Das, the Glean investor, said he never wants to tell an entrepreneur to turn down money because it’s impossible to know if a cataclysmic event is around the corner. The coronavirus outbreak, for instance, froze funding to startups for the first few months. However, he warns founders that one of the dangers of raising too much money is spending it recklessly.
“If you are a fast-growing company and people believe in what you’re doing, that is great,” Das said. “I think what happens is people get complacent when you raise a lot of money and you hire people without really paying attention to it. You do things that are not core to the business.”
Even some founders are weary of the risks of raising fast follow-on rounds.
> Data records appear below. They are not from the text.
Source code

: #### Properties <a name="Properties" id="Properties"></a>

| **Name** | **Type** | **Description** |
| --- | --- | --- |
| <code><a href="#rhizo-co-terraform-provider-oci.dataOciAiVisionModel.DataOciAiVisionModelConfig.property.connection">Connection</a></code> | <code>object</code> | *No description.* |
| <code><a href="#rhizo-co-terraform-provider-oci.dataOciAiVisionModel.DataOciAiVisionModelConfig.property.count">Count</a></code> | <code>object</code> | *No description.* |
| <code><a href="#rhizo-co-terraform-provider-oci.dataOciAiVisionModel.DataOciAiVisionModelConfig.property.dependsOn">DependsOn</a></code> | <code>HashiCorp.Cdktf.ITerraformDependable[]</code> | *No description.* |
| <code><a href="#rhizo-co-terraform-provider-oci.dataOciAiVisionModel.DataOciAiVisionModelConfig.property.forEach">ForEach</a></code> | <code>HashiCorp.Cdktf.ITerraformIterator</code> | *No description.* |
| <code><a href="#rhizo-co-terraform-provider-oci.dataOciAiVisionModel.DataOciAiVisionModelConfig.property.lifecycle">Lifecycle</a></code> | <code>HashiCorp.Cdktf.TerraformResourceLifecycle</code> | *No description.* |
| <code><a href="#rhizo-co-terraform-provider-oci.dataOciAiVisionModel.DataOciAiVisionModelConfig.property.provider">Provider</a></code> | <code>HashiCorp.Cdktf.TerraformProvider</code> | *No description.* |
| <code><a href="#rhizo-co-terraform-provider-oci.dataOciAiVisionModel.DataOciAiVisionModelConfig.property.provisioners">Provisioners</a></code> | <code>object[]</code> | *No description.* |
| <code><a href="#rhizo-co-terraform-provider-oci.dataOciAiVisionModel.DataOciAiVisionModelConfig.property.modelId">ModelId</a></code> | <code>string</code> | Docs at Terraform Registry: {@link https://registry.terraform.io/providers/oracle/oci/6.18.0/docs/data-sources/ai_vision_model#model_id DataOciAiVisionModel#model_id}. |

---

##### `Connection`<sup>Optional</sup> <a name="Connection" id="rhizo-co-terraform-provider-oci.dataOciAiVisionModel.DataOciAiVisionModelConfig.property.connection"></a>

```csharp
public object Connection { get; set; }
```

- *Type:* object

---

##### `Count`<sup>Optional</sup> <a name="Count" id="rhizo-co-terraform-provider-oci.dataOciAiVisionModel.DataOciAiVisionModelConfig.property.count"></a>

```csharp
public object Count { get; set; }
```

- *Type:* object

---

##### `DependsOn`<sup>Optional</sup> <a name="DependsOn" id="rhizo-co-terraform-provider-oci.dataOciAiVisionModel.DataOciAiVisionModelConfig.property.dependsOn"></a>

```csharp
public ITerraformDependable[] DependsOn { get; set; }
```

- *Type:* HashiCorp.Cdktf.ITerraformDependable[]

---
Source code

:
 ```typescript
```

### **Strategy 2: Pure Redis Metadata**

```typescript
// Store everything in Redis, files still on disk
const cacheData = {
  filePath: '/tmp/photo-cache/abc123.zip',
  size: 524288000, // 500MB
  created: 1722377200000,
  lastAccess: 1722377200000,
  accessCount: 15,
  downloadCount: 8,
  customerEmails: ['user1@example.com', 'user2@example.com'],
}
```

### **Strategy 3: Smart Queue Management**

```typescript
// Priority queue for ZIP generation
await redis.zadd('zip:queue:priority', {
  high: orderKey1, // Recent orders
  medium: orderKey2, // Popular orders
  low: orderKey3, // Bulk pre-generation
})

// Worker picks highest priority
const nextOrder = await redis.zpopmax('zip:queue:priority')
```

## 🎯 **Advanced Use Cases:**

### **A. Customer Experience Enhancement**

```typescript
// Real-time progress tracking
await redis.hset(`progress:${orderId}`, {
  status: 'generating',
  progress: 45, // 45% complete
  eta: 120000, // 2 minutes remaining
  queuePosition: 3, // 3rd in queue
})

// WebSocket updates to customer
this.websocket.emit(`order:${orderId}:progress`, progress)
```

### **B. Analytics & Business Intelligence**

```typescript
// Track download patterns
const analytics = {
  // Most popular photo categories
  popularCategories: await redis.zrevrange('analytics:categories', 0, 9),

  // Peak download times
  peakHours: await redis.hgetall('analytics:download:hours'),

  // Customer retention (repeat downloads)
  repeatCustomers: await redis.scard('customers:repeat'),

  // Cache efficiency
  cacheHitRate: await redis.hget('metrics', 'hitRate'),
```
The founder of a stealth, vertical software startup said it took four months and 76 meetings to secure a seed round of funding for her company, which utilizes generative artificial intelligence, this past spring. She asked for anonymity since the round hasn’t been announced yet.
After she got the money, the founder hit the ground selling. That’s when the cold emails started trickling in. Three or four partners at other firms reached out and told her that in the process of due diligence on some of her competitors, they had spoken to customers who said they were taking their business to her startup. Those investors became more interested in her company.
However, the founder is being selective about which meetings she takes. She worries that if she pitches an investor who ends up passing, she will put a “scarlet letter” on her company.
“They all talk to each other,” the founder said of investors.
The funding frenzy has also made the venture capitalist’s job harder, increasing pressure to get allocation in the hottest deals while not overpaying.
“For VCs, this environment requires being much more proactive and moving quickly when evaluating AI deals,” said Alpha Partners’ Brotman. “There’s pressure to make faster decisions with less diligence. It also means needing to build stronger relationships with founders earlier, before companies are raising.”
But even if they manage to get into a hot company, maintaining their ownership stake is more challenging than ever.
“VCs are increasingly faced with frequent requests from their hot AI companies to follow on or double down on investments,” said Iris Sun, an investor at 500 Global. “This often leads to competition for pro-rata rights, with some companies implementing pay-to-play provisions. Failure to participate properly in these rounds can result in significant dilution.”
Still, other VCs say ultimately their job has not changed.
“This is no different than I’ve seen in the past for other hype cycles,” said Sri Chandrasekar, managing partner of Point72 Private Investments. “My job is to separate the hype from the reality.”